← Obsta Labs

Decision Observability Without Transcript Replay

May 2026 · Obsta Labs

The original decision-telemetry argument was right. Token counts still hide the shape of reasoning. Decision boundaries still matter. Branch factor still matters. What changed is where those signals live.

In the long-session model, the only place to inspect the reasoning trail was the session itself. If you wanted to know where the system committed, what it rejected, or how broadly it searched, you had to mine one very large transcript while it was still alive.

That is not a durable observability model. It makes the decision trail disappear at the same moment the session gets too expensive, too stale, or too compacted to trust.

The problem was never just missing metrics.The problem was storing the decision trail in the least stable place in the system.

The metrics were right

Thinking Telemetry named the useful signals: decision boundaries, branch factor, exploration cost, and the difference between convergence and thrashing.
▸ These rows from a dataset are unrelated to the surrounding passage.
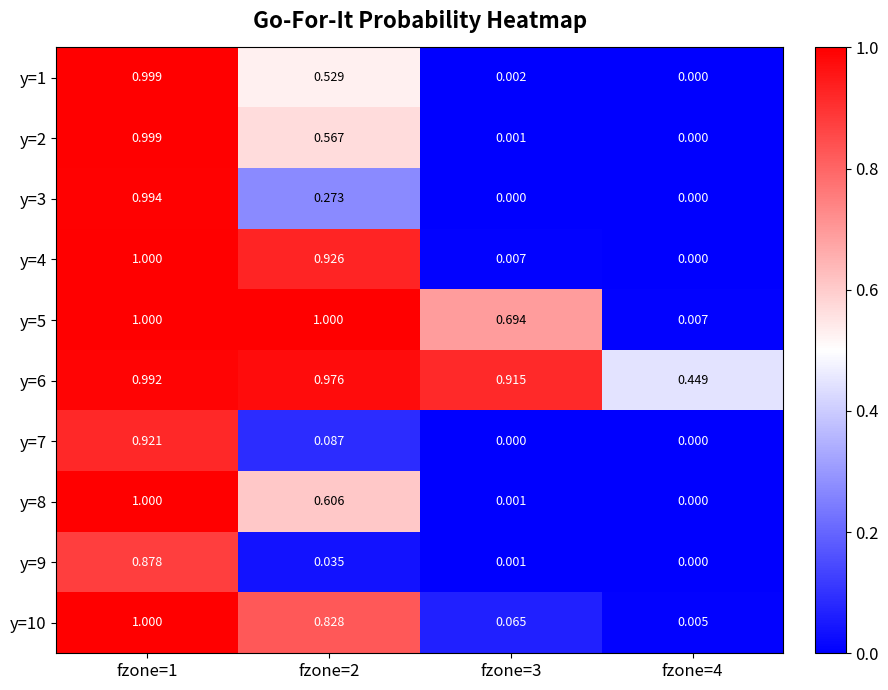

What is the total value across all series at fzone=2?

5.8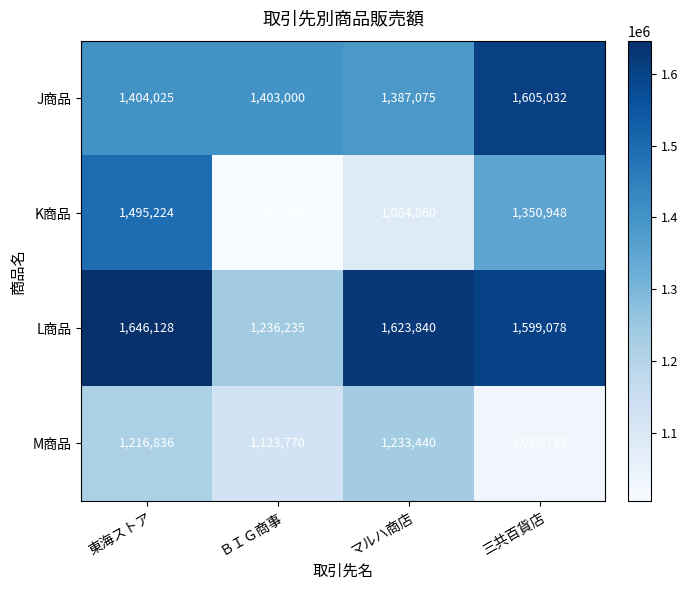

At which category does the chart reach its peak across all series?

東海ストア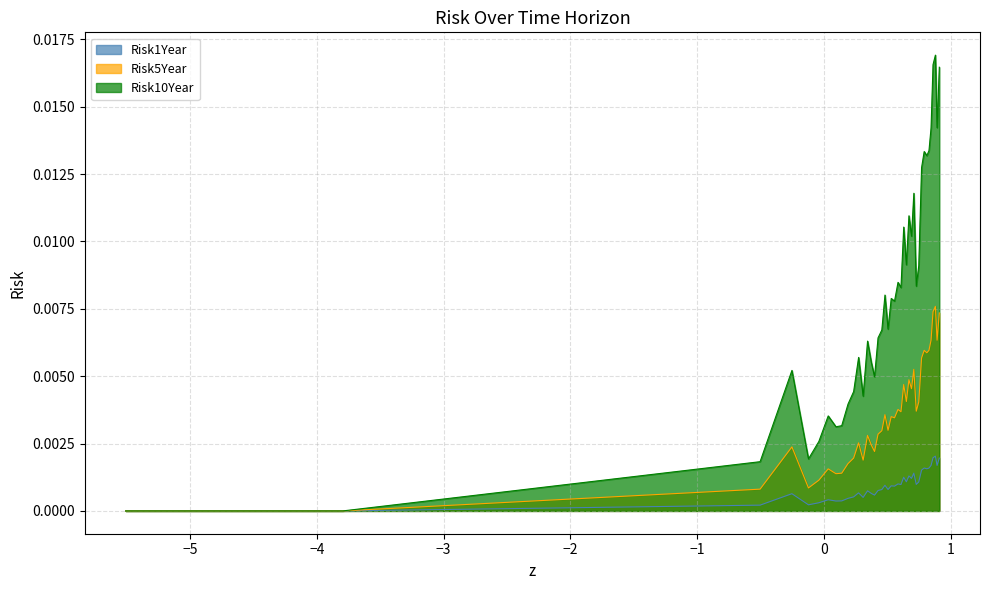

Rank the series by their maximum value, from lowest to highest.

Risk1Year, Risk5Year, Risk10Year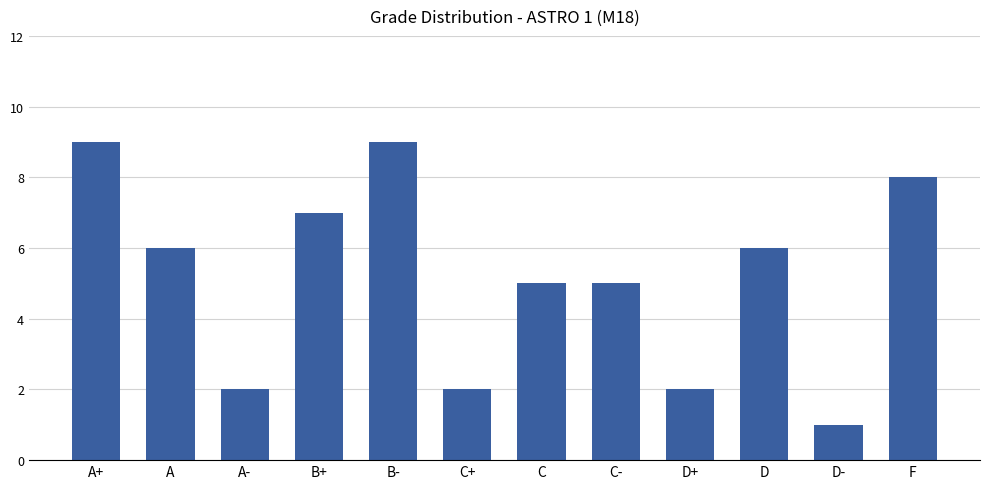

Which category has the lowest value across all series?

D-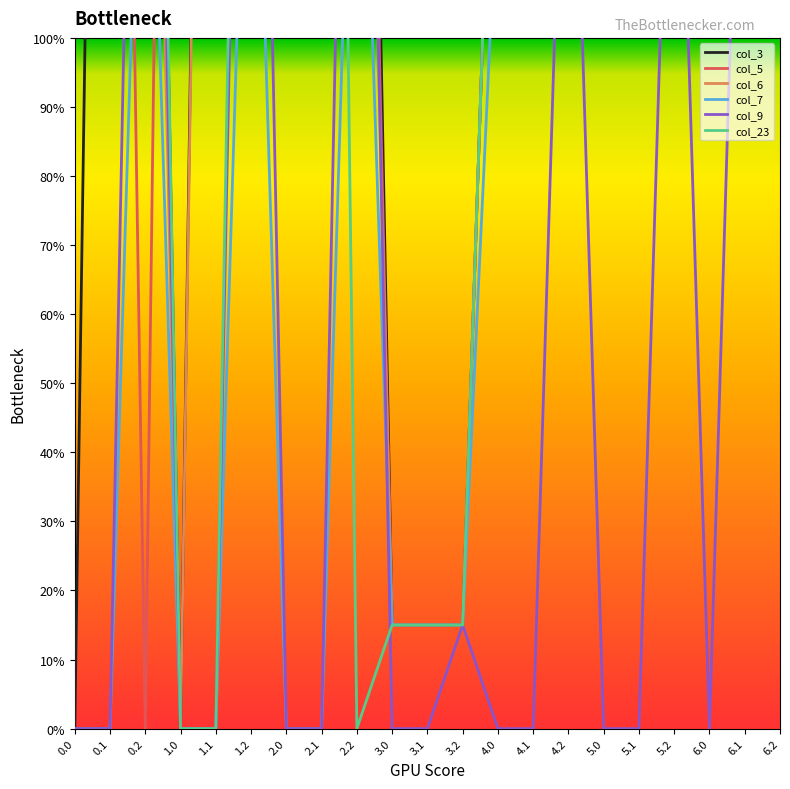

What is the spread (max minus min) of values at 5.1?

166.0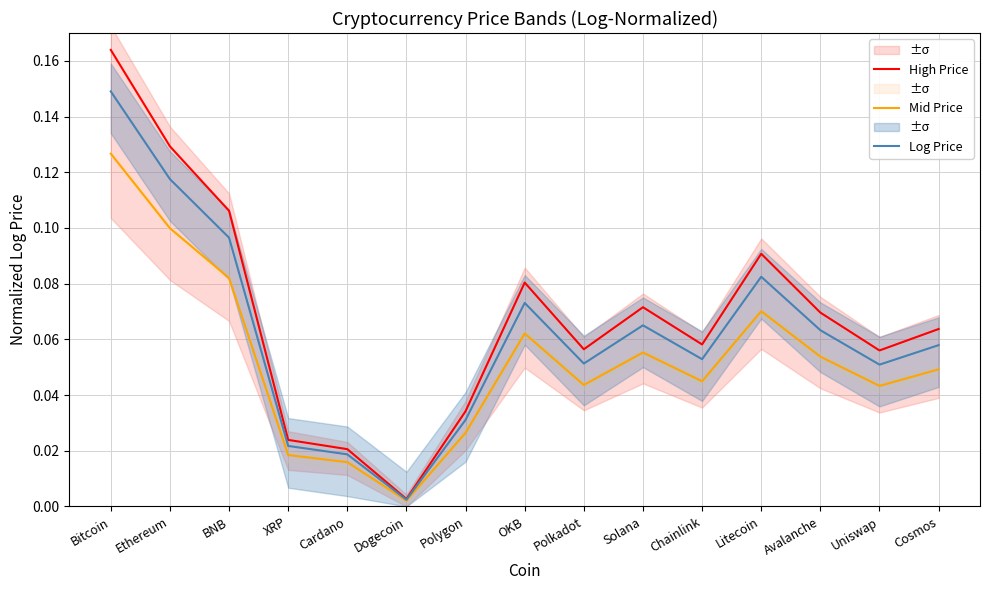

How many distinct data groups are displayed?

3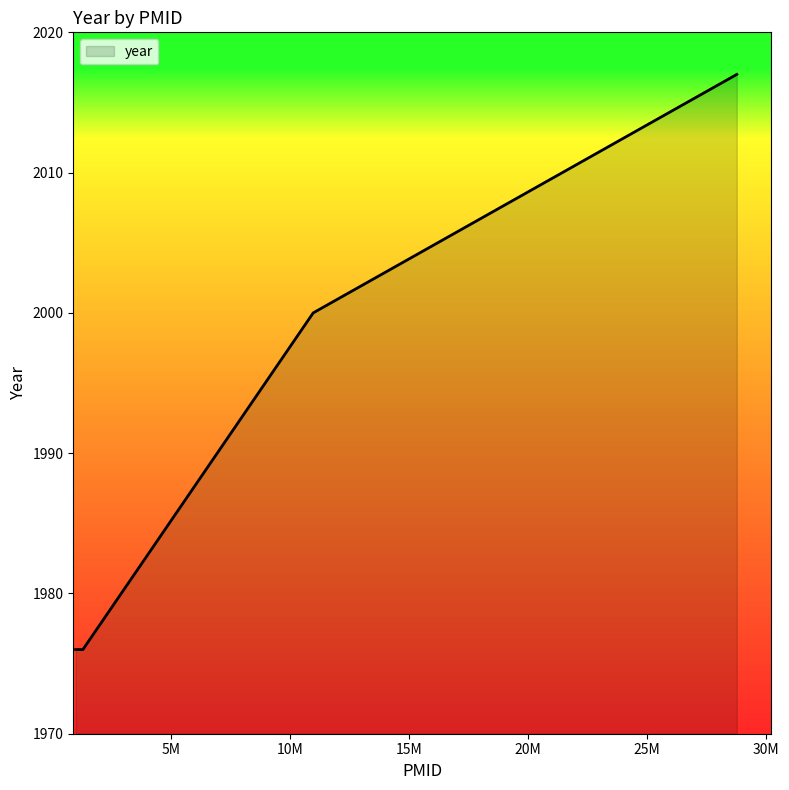

True or false: there are more than 0 points higher than both neighbors.

False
None of that becomes less true just because the system stops leaning on one giant session.

What changes in the v2 model is the artifact shape. The decisions no longer live only as traces inside a transcript. They live as work-order scope, mission briefings, rejected paths, checkpoints, provenance edges, and recovery capsules that can survive a handoff.

The observability moved from the transcript to the structure around the transcript.

Decision boundaries become explicit

A decision boundary is no longer inferred only from a change in token entropy or tool choice. In the architectural model, a decision boundary is often visible because someone froze a mission briefing, wrote the objective and constraints into the work order, or cut a checkpoint before a branch.

The old telemetry model asked: when did the session stop exploring and start executing? The structural model asks: what artifact captured that commitment, and what had to survive the handoff?

That is a better question. It does not depend on the original session remaining alive. It does not require replaying the whole chat to detect the commit. The decision becomes visible because the system had to serialize it to move work forward at all.

Mission briefing: objective, constraints, rejected paths, evidence, reporting contract.A decision boundary the next session can actually inherit.

Branch factor becomes a graph problem

Branch factor used to be a hidden property of a transcript. The model may have explored seven architectures, but the operator only saw the surviving one unless they dug through everything.

Once you have checkpoints, portable bundles, provenance, and non-destructive branch returns, the search shape stops being folklore. The operator can inspect what left, what came back, what was rejected, and which branch produced the final answer.

That is still decision observability. It is just no longer trapped inside a temporary session. The graph becomes the record of exploration width.

work order
  → checkpoint
  → branch
  → bounded reply
  → provenance edge
  → reviewed apply

The old branch-factor intuition stays useful here. Some work still branches too narrowly. Some still thrashes. But now the evidence can be attached to the work graph instead of disappearing into a transcript nobody wants to reread.

Recovery capsules are observability artifacts

The live session used to be responsible for both execution and memory. That made every recovery event feel like an amnesia event. Once recovery capsules and mission briefings exist, a fresh branch can resume with a bounded explanation of what still matters.

That changes what a recovery event means. It is no longer proof that the system forgot. It can be proof that the system remembered the right things in the right shape.

This is also why the compiler framing matured into a broader context-operating-system frame. Projection is still necessary, but projection alone cannot carry the full decision trail across sessions, machines, or authority modes. For that you need substrate, transfer, projection, and retrieval working together. The broader bridge is in From Context Compiler to Context Operating System.

What becomes measurable now

The observability surface gets better, not worse, when the transcript stops being sacred. You can ask different questions:

Which checkpoint locked the decision? Which branch returned the winning answer? Which rejected paths survived into the mission briefing? Which work order carried the final reporting contract?

Those are not token counters. They are decision artifacts. They tell you what the system believed, what it tried, and what the next session was allowed to inherit.

Why this is the better durability model

Telemetry on one live session is still useful. It catches loops, drift, and runaway cost while they are happening. But it is no longer the only place where the reasoning record exists. That is the meaningful change.

The session can die. The branch can end. The operator can spin up a fresh agent. The work graph still carries the decisions that mattered, the paths that were ruled out, and the evidence needed to continue without pretending the whole past must be replayed.